Typed as spelled and written
Lena Stone Criswell
THE MARLIN DEMOCRAT
Eighteenth Year - Number 35
Marlin, Texas, Saturday, September 21, 1907
-----
Under Southern Skies.
-----
Lottie Blair Parker's
"Under Southern Skies" was the bill at the Arlington opera house Wednesday
night.
The scene of this beautiful play is laid in
the southland, ten years after the close of the civil war when the flower of
ante bellum knighthood had not entirely faded. The play is intensely
human, real almost, and is entrancingly magnetic from the rise to the drop of
the curtain. It is a story replete with emotional acting of the lighter
vein, until its parts are well put together and presented to the audience in a
most captivating manner.
The play is intensely southern, as are also
the characters.
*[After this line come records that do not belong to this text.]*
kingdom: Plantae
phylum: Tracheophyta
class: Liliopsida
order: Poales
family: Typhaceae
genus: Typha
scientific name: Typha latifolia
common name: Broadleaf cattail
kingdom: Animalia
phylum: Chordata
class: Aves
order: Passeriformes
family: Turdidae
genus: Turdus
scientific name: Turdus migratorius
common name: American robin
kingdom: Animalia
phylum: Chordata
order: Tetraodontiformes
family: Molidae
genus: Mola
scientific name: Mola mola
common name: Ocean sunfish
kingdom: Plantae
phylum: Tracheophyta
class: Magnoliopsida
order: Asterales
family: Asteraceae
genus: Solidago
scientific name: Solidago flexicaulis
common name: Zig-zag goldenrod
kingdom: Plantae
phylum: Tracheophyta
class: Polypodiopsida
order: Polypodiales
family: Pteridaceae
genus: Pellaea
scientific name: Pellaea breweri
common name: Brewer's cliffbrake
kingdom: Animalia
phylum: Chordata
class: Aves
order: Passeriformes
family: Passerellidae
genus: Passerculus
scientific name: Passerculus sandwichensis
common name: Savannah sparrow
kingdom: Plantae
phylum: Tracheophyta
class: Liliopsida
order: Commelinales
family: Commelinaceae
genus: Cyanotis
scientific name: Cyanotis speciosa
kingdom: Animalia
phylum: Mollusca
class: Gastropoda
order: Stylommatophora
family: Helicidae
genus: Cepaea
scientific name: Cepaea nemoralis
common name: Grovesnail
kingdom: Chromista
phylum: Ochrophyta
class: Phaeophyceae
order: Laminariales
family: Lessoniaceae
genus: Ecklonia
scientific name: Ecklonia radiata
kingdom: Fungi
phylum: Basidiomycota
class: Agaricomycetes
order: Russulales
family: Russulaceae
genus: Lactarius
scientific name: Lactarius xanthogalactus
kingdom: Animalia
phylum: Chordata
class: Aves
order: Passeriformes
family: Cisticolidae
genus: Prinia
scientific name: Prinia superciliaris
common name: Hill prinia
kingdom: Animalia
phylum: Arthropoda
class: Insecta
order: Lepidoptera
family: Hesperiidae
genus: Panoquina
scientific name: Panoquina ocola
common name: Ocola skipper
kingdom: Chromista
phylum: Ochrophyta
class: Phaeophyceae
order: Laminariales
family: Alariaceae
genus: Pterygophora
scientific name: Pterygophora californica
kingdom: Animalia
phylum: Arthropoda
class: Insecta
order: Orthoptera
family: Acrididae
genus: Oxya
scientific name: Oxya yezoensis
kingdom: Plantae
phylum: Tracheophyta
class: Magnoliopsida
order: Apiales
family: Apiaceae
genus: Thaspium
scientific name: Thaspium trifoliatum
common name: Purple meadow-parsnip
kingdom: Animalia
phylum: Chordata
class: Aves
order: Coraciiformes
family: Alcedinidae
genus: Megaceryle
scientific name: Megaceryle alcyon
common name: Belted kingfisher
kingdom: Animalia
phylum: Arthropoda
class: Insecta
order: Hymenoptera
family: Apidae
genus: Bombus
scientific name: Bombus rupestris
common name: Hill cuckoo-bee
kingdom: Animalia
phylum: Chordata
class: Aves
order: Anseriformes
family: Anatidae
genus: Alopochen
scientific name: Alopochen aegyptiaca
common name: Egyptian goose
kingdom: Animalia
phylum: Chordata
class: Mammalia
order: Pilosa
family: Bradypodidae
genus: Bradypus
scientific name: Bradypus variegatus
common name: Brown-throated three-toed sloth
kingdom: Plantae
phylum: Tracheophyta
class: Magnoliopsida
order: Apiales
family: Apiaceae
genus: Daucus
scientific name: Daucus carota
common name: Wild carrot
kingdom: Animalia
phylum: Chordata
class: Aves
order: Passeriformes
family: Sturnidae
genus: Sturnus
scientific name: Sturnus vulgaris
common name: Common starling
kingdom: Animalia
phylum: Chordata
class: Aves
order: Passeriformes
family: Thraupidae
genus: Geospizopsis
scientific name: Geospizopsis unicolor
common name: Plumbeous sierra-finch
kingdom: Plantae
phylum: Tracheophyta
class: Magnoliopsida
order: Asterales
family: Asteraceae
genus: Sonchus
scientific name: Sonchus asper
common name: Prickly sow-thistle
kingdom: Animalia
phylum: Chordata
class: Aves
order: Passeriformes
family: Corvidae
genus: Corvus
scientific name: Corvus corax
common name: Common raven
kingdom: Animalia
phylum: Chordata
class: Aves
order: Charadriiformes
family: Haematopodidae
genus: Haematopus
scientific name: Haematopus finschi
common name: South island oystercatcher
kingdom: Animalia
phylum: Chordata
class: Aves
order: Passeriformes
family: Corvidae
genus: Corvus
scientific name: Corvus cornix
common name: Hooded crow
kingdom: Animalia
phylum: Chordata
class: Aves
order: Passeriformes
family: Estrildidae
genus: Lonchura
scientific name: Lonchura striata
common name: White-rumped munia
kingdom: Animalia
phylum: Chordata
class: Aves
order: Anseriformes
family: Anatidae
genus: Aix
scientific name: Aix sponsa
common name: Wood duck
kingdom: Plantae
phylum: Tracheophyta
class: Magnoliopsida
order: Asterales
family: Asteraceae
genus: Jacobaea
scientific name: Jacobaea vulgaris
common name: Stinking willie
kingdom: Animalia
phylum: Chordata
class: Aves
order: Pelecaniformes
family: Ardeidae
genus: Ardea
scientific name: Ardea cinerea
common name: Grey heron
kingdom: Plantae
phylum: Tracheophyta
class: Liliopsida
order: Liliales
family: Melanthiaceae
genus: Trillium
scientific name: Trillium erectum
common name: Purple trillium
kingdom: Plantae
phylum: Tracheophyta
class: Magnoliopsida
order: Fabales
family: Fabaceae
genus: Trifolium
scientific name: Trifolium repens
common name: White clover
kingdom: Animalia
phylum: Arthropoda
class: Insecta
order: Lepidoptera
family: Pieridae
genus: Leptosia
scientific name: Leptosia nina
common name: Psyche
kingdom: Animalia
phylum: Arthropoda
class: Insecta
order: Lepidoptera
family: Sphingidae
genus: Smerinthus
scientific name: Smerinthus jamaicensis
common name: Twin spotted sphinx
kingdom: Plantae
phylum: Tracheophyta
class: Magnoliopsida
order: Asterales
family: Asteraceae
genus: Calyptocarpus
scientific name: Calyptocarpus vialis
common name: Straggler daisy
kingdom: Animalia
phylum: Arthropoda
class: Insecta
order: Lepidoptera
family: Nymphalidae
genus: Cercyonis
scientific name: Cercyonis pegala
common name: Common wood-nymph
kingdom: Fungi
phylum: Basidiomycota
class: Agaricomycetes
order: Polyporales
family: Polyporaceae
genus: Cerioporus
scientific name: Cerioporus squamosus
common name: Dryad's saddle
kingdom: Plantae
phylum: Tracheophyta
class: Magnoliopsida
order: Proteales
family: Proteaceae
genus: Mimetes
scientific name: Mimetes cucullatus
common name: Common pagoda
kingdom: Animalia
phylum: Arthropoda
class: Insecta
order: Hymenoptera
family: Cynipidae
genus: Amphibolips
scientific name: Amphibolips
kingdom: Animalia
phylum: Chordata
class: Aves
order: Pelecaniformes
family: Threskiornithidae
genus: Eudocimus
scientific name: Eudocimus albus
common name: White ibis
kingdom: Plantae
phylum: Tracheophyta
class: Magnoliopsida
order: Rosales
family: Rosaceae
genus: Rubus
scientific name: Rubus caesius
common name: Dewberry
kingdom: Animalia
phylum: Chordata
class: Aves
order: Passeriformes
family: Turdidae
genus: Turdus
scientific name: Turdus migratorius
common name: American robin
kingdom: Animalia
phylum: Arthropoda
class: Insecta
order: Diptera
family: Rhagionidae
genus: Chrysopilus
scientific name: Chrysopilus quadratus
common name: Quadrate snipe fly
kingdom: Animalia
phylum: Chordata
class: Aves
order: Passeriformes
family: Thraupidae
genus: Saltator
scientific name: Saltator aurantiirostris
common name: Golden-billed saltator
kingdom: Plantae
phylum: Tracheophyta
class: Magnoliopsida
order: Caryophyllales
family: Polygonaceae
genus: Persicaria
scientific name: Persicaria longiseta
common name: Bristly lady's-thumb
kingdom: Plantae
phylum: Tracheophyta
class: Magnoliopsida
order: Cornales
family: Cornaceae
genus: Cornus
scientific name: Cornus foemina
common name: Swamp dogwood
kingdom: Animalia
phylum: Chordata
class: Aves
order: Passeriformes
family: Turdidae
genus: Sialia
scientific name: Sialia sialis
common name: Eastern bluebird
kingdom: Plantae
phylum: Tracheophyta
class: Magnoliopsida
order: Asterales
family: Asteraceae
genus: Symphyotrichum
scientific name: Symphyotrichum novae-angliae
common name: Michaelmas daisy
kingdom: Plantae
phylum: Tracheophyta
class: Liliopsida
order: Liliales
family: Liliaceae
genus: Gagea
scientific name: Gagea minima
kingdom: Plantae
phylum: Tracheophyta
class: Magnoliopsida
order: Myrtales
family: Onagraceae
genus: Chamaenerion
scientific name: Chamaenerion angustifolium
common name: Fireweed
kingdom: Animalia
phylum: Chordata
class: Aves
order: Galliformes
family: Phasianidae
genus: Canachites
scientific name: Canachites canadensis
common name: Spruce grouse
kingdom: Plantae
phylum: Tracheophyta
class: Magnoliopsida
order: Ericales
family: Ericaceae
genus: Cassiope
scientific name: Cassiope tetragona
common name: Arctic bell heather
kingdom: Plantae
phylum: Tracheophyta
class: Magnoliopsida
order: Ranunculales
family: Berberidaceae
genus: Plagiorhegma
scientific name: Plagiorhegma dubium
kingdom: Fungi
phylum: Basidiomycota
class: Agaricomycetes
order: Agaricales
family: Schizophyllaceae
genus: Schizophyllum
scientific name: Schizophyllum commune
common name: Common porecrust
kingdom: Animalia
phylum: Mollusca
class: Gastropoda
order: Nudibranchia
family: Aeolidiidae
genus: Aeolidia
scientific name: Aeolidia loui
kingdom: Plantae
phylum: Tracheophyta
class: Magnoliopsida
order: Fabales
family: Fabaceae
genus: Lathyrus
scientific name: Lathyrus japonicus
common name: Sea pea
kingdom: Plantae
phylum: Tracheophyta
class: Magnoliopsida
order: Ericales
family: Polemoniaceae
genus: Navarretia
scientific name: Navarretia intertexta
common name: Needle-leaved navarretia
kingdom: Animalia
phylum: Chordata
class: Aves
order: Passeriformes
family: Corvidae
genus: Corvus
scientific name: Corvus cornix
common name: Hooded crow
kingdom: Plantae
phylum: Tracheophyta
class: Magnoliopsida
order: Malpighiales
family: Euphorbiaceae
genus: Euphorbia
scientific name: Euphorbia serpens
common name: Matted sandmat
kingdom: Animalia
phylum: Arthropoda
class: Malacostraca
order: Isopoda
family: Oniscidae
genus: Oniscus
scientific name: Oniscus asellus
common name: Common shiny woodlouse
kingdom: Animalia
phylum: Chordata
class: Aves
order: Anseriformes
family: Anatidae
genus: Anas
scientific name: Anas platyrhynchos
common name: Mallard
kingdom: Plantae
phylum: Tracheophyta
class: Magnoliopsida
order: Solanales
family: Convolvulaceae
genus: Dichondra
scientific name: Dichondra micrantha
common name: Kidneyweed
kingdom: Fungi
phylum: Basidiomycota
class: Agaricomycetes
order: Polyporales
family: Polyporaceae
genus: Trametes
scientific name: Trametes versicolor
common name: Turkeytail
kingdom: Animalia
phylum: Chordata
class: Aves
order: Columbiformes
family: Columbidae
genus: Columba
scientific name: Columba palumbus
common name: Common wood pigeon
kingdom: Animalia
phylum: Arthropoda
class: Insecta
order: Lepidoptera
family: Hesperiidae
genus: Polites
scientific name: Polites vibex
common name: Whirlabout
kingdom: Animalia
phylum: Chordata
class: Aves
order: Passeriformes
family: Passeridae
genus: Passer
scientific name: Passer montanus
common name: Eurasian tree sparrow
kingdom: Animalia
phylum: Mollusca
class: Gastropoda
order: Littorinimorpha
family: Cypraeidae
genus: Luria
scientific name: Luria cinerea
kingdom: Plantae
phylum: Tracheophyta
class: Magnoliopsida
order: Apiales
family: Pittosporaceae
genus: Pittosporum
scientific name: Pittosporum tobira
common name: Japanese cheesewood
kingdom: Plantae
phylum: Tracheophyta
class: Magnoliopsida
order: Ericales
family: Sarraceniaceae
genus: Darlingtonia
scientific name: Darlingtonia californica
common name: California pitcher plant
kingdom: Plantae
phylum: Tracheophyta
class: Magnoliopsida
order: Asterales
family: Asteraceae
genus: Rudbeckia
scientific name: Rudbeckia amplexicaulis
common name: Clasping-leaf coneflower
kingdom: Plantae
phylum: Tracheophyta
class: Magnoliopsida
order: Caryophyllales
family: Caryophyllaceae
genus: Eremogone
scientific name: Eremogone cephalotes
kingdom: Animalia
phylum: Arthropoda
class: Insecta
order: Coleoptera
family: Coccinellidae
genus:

Miss Marian Hutchins, in the role of Lelia Crofton, shows
ability of a high order. Daniel Fager makes a good villain, handling this
difficult part of any play in an artistic way. Ralph Rollins is a good
hero and Ryan is a typical southern gentleman of the old school, though a little
more boastful and bombastic than the real article. This, of course, being
"all in the play."
Edyth Fabbrina, as Anneer Lizer is great
and failed not to ring the encores at every turn. Aunt Doshey, the "Black
Mammy" as represented by Stella Congdon, was an exceedingly important part of
the melodrama and held much attention throughout.
The company carries some of the finest
scenery ever shown in Marlin. The play is clean.